Despite the commonly accepted notion that Swazi society is inherently peace-loving, passive, and averse to resistance, the reality paints a different picture. The youth, increasingly seeing themselves as part of a global community, are actively participating in re-imaging tradition and culture. Members of the Youth Action Movement (YAM), under the Family Life Association of Swaziland (FLAS), were visibly at the forefront in advocating for legislature to pass this bill. A move which could be interpreted as responding to the evolving needs of a young population with sights set beyond the borders of Swaziland.

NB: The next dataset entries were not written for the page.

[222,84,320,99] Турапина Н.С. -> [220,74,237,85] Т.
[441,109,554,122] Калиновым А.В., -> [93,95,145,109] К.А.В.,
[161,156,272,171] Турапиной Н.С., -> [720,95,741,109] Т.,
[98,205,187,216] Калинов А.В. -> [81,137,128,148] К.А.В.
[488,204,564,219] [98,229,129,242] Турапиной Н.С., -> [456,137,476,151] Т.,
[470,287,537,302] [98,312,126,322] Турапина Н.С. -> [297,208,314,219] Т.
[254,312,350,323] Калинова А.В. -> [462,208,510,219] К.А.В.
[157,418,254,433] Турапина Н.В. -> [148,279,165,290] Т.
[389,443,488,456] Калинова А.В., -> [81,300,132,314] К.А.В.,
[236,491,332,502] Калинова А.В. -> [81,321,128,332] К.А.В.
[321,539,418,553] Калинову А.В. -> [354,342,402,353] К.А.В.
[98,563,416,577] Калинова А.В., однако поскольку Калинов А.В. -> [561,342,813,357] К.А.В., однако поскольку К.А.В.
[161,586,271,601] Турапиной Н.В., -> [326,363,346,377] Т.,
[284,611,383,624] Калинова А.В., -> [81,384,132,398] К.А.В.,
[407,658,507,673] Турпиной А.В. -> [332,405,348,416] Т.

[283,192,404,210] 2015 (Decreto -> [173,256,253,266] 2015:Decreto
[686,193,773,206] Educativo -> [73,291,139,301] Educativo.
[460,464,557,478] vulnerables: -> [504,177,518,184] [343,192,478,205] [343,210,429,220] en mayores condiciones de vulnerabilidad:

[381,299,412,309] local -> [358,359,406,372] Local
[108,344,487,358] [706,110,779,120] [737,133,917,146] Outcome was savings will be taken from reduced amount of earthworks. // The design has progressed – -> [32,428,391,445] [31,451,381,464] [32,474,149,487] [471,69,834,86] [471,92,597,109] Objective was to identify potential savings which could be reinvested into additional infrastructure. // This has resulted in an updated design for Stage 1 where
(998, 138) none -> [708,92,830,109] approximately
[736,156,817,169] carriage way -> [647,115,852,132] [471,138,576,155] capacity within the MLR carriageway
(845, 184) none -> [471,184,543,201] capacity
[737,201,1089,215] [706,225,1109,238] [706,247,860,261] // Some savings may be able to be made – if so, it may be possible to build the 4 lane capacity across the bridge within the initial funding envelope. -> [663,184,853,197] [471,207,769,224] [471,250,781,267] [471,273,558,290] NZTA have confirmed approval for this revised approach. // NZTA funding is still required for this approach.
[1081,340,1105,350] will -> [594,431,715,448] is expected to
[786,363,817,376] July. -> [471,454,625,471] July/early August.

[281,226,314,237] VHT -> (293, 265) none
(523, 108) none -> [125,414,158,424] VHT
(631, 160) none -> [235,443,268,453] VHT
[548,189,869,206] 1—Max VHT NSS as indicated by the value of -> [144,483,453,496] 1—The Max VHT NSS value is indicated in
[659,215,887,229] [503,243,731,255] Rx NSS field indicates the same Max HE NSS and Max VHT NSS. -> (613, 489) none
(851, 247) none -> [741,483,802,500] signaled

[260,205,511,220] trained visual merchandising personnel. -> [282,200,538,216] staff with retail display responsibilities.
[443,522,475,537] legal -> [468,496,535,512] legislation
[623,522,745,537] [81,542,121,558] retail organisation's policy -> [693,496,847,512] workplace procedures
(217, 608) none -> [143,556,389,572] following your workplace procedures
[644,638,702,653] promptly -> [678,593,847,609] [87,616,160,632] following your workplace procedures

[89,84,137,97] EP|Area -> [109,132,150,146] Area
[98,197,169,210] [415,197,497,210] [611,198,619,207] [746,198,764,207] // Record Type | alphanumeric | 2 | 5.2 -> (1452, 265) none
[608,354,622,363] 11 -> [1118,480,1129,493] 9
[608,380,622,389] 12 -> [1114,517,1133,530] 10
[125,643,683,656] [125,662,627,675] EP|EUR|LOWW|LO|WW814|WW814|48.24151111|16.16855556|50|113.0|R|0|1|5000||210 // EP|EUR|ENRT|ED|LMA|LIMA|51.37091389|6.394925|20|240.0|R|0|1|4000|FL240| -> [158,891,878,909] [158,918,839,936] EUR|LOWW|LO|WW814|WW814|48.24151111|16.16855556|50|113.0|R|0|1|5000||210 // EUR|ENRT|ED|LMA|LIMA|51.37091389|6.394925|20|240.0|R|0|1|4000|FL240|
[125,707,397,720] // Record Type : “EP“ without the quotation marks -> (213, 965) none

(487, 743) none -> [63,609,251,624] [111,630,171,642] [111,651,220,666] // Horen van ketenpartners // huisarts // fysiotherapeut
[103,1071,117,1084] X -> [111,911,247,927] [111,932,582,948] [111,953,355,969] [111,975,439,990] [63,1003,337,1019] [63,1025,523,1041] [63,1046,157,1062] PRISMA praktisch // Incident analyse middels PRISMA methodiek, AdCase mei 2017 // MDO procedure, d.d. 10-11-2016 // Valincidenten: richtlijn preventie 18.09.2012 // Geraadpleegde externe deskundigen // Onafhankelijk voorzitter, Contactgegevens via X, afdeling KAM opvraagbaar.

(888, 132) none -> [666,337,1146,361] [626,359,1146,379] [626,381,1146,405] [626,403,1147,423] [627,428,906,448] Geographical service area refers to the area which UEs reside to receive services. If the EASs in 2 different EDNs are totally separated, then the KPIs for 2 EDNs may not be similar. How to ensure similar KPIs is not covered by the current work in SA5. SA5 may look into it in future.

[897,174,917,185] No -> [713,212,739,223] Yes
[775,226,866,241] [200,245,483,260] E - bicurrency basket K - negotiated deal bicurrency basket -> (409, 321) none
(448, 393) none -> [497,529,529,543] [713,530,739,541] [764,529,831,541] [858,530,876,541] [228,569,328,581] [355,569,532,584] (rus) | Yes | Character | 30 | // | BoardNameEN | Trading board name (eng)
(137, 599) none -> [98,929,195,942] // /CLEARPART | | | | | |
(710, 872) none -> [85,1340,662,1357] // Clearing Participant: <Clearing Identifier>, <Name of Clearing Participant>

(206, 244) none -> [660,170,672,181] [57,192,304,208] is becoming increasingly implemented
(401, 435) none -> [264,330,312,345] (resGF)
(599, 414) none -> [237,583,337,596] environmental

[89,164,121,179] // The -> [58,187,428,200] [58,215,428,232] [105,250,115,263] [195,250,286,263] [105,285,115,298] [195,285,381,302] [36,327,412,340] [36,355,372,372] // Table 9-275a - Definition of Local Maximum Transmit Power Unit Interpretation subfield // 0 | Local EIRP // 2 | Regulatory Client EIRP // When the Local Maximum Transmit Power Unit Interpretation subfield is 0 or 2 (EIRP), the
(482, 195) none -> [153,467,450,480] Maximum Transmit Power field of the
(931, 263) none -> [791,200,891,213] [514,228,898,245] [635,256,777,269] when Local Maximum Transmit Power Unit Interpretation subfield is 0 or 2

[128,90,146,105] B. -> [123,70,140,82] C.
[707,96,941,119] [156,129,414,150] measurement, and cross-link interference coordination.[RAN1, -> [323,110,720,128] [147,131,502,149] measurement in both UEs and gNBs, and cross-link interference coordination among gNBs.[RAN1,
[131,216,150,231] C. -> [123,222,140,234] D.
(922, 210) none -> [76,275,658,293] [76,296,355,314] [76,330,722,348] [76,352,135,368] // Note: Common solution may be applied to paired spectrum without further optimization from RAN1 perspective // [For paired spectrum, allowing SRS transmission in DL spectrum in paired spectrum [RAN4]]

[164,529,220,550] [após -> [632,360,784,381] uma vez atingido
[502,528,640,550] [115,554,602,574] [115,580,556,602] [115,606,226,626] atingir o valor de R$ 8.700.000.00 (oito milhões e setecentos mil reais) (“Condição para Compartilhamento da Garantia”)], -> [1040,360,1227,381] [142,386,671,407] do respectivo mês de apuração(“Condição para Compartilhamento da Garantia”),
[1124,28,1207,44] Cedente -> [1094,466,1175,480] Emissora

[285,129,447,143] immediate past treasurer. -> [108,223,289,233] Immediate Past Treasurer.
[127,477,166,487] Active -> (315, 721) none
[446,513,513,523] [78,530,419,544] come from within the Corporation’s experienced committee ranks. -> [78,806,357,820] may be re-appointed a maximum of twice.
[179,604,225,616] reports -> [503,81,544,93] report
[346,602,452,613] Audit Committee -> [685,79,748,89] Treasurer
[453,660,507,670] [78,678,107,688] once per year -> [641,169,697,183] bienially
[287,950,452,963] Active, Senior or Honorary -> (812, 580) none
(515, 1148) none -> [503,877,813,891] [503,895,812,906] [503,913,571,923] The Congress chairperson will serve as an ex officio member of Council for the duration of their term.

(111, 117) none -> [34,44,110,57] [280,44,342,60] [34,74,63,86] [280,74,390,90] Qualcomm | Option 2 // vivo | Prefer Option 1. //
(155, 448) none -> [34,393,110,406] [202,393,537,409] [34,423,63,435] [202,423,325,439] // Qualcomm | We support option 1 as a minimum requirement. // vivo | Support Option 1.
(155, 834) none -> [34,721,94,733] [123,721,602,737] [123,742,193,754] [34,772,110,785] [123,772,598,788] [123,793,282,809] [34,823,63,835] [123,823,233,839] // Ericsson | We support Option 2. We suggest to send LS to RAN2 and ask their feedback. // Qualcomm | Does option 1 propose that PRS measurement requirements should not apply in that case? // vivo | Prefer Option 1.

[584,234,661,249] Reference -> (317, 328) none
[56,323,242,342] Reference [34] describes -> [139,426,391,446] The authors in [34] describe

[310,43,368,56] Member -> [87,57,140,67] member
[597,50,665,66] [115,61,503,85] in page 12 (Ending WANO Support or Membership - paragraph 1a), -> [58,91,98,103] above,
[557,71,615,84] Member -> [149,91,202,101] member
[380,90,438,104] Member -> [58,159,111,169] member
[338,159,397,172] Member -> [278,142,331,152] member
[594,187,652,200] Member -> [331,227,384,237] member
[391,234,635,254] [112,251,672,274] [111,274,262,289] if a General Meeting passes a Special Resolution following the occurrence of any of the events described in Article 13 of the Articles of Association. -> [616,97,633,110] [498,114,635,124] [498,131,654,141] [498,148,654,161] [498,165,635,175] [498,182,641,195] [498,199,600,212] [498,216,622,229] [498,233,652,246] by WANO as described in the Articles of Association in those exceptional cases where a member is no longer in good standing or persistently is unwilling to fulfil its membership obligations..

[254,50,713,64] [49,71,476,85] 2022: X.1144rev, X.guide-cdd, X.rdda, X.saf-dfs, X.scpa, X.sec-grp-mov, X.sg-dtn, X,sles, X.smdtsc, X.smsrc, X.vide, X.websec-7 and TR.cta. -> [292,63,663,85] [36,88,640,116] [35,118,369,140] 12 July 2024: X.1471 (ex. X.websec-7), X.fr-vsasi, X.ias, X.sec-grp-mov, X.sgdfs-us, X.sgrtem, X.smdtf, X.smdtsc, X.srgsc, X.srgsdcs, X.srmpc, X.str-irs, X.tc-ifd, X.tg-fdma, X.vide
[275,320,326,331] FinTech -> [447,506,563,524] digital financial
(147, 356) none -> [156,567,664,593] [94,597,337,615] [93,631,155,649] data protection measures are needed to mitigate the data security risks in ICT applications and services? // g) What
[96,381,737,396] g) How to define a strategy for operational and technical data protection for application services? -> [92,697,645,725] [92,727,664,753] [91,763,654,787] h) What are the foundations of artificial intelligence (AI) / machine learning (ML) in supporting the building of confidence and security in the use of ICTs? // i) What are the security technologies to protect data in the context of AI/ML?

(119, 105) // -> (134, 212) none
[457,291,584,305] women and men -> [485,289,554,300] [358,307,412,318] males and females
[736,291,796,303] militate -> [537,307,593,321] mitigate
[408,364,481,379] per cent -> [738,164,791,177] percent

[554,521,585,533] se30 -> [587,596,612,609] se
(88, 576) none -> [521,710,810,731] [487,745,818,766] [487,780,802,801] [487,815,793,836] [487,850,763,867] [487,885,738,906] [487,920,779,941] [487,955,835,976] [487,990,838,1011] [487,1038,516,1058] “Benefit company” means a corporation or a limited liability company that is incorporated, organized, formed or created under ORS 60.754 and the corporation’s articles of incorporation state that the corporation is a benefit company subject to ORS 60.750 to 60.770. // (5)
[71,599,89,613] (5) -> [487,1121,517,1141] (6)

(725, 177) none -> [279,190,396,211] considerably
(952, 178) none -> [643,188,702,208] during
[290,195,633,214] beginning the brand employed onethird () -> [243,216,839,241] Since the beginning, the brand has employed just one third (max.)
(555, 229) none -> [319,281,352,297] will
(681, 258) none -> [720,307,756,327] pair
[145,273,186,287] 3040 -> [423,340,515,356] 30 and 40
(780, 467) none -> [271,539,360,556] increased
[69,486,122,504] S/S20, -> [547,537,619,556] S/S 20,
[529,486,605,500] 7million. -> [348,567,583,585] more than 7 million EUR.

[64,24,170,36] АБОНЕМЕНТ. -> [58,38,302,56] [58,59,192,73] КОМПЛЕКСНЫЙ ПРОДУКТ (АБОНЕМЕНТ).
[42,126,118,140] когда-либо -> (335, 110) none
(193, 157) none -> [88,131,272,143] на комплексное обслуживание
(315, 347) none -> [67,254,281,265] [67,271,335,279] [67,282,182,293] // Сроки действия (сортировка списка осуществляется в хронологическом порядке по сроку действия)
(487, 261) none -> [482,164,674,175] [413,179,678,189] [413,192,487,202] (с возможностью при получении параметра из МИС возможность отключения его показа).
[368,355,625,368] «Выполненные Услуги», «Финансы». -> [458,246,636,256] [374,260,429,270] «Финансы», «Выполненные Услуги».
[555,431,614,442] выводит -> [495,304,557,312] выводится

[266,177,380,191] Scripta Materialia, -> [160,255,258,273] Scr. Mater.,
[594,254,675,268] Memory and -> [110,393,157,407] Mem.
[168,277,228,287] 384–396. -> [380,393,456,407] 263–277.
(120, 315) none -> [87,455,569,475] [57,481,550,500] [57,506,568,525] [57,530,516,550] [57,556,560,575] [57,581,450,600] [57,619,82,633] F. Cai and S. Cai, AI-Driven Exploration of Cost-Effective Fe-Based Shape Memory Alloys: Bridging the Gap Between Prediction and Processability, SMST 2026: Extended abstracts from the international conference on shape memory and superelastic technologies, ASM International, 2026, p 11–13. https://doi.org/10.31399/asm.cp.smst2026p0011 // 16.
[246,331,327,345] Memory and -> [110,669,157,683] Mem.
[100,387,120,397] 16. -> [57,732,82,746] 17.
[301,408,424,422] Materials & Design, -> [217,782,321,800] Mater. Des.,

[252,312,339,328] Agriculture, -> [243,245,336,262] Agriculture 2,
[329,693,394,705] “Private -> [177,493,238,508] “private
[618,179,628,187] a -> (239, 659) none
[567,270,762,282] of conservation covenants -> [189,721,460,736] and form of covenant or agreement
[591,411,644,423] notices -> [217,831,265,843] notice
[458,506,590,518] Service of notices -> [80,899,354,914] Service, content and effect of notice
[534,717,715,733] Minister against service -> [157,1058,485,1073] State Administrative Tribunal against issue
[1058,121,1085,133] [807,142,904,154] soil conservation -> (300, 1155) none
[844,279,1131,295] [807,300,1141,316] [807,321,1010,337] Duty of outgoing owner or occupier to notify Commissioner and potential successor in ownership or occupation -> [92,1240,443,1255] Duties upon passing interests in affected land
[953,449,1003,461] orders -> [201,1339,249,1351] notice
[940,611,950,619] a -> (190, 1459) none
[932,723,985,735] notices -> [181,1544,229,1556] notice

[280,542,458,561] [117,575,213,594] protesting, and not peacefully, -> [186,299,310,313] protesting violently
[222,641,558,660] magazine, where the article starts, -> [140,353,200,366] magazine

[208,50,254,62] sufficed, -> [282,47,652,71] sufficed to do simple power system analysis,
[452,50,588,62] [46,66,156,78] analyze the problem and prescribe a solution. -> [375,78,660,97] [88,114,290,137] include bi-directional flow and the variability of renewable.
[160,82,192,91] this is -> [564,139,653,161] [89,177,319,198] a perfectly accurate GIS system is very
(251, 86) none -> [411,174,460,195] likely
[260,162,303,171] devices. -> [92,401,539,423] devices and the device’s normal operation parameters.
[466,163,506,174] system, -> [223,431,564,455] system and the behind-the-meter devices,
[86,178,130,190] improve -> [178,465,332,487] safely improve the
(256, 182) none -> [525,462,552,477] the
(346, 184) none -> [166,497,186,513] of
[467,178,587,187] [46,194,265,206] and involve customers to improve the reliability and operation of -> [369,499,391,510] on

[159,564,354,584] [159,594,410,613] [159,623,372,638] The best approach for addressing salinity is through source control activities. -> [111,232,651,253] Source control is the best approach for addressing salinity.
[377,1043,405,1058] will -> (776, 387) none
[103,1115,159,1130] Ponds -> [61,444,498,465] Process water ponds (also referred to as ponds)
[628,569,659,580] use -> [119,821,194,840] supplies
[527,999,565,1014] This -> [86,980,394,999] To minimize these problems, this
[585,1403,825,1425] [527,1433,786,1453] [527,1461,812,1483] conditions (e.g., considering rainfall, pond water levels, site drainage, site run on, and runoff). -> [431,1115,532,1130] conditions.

“Swazis are watching us and they want this bill to be passed into an act. We must, therefore, not slack or appear to do be slacking because it is not just Swazis who are watching us as far as this bill is concerned, but the international community is also watching us. The United Nations is also watching us so we must act fast,” Barnabas Sibusiso Dlamini, the country’s Prime Minister stated in the Swazi Observer newspaper on the 22 February 2018. This, while alluding to his belief that the bill does clash with Swazi customs.
Though he believes there are clashes, he seems keen on seeing to it that it becomes law. He continued: “It is common knowledge that some parts clash with our law and custom so while dealing with it we must apply ourselves. Because while we want it to become law, we still want to preserve our custom. So it is important that we apply ourselves and find ways to balance out the two so they co-exist.”
Perhaps there is an and uneven understanding of what Swazi customary law says about the rights of women and girls. Still, the head of government while mindful of some contradictions between the bill and custom not only wants it to be passed, but also instructed Parliament to act fast. As their term comes to an end this year.
The passing of the bill could be a step towards achieving the goal of social cohesion. Make it within reach. There are often delays in the passing of bills in Swaziland because of the bicameral nature of the legislative body.
“Swazi custom doesn’t allow any unbecoming conduct,” famous words of the late Traditional Prime Minister, Jim Gama. With this is mind does remedial action offer the victim anything tangible? The more contentious issue again becomes interpretation of many practices we respectfully call “custom”.
Customary practices are often up for interpretation. Speak culture and tradition with an elder an it’s apparent that the custom of kushela or courtship has been misinterpreted or misrepresented as stalking. “When asking a lady out you take your time and allow her to turn you down. It is part of the process. She will not say yes on the first day. One should sing praises for the woman and continuously express how one feel,” my grandmother has said. “It’s courage and enthusiasm. A true man always respects and pays due diligence to the space and privacy of the woman.”
There are many stories, verified by testimonies of abuse at the hands of men who have cried “culture” when called to order. When I asked her about the common stories of peeping through bathroom windows and following women to the river when they go for a bath, she frowned and asked: “What culture are you talking about? Swazi custom doesn’t allow any unbecoming conduct.”
Swazi culture, all cultures are malleable. As long as the no harm is caused under its guise the bill should act not as a threat to it but an enhancement.